St. Paul's College on the University of Manitoba campus is the major Catholic higher education institution in Manitoba.
In 1926 the Oblate Fathers, with a staff of six and a student body of one hundred, opened St. Paul's College as the first English Catholic High School for boys in the Province of Manitoba. Fr. Alphonse Simon, OMI was the first Rector. There was a rapid increase in students and the building on Selkirk Avenue soon proved inadequate. In 1931 Archbishop Sinnott, who had worked tirelessly to get the College started from as early as 1916, purchased the old Manitoba College (which had opened in 1882) at the corner of Ellice and Vaughan Streets in downtown Winnipeg and the College moved to this new location. The direction of the College passed into the hands of the diocesan clergy and Fr. C. B. Collins was appointed Rector. In the same year, the College became affiliated with the University of Manitoba.
The University of Manitoba, as founded in 1877, was a federation of three denominational colleges: St. Boniface (Catholic), St. John's (Anglican), and Manitoba (Presbyterian). In 1888 Wesley College (Methodist) became affiliated. On October 27th, 1931, at the time of its affiliation, St. Paul's had a staff of 15 (eight priests and seven laymen), and a total of twelve students in the University program. The University of Manitoba Yearbook for 1932, The Brown and Gold, displays the photographs of the first two graduates of the College.
At the request of the Archbishop, the Jesuit Fathers undertook direction of the College in 1933. Fr. John Holland, S.J., was appointed Rector, and Fr. Erle Bartlett, S.J. was appointed Dean of Studies. Their photographs and those of their successors line the corridor of the administrative wing of the College. In 1936, St. Mary's College for Women became the women's division of St. Paul's, until the College opened on the Fort Garry campus in 1957 when it became co-educational and St. Mary's eventually withdrew from university work.
The facilities available to the College on Ellice Avenue were never fully adequate. Largely through the generosity of Mrs.

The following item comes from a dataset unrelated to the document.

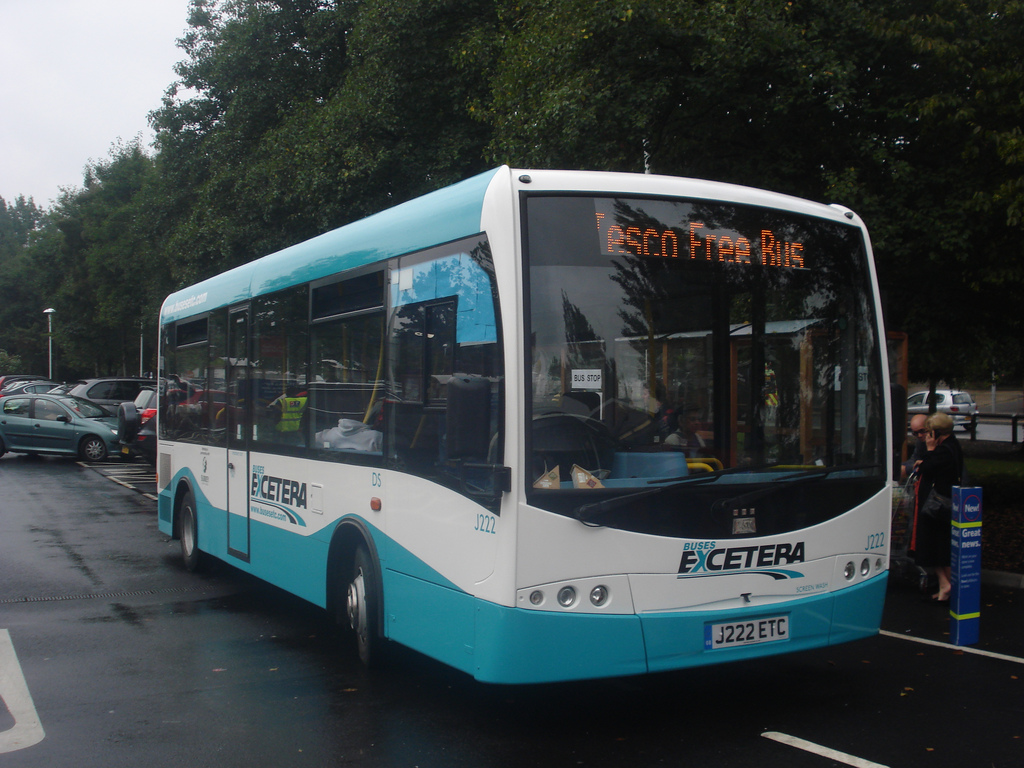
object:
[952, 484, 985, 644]
pole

Margaret Shea, a new unit, Paul Shea Hall, had been erected, providing a separate High School building in 1932. In 1939, six more classrooms were added and paid for through the Archdiocese and generous friends of the College. By the mid-1940s, students were being turned away because of the lack of space. A building fund drive at that time was not particularly successful and attention was turned again to relocating on the University of Manitoba campus with whom ongoing negotiations about relocation had been taking place. Following a pressing invitation from the University in 1954, there was much discussion and finally a decision was made in 1956 to accept the University's offer. In 1957 a 99-year lease for land on the campus was signed and a cornerstone was laid and blessed by Archbishop Pocock. At that ceremony, the Honourable Mr. Miller, Minister of Education, speaking on behalf of the government, congratulated the College for undertaking the move and added to the Archbishop's blessing "if you want governmental blessing, you have it." The Canada council contributed $100,000 towards the construction costs. The architect was Mr. Peter Thornton, the contractors were Wallace and Aikens.
In the fall of 1958, the basic buildings and administrative offices containing classrooms, library, cafeteria, faculty offices, and the chapel were ready for the first students. About 200 registered that year.

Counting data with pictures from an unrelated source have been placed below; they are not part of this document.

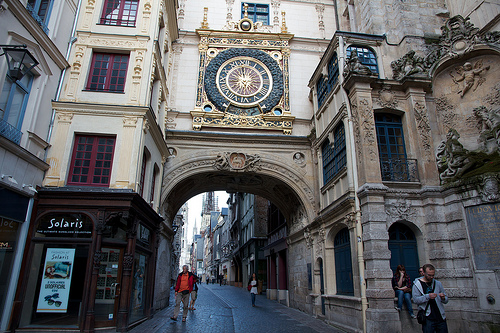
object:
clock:
[205, 47, 286, 115]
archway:
[154, 129, 321, 314]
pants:
[173, 292, 190, 317]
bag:
[417, 310, 427, 324]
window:
[96, 248, 121, 301]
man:
[411, 264, 447, 333]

In 1962 the Science Wing was added, containing well-furnished laboratories, further class rooms, and faculty offices. The student cafeteria was extended in 1964 and the Residence of the Jesuit Fathers was added. 1972 saw the construction of our beautiful library, a theatre to seat 200, and the addition of further classroom and faculty office space. A larger library and a student residence were part of the original plan, but were never constructed.
Presently the College is under the direction of the St. Paul's Corporation and an 18 person Board of Governors. The Archbishop of Winnipeg is the College Chancellor and the College continues to value its commitment as a Catholic College in the Jesuit tradition.
The new millennium saw the construction of the Arthur V. Mauro Centre for Peace and Justice - an addition that provides graduate and undergraduate studies in peace-building and conflict-resolution. These programs that will help the community close to home and around the globe.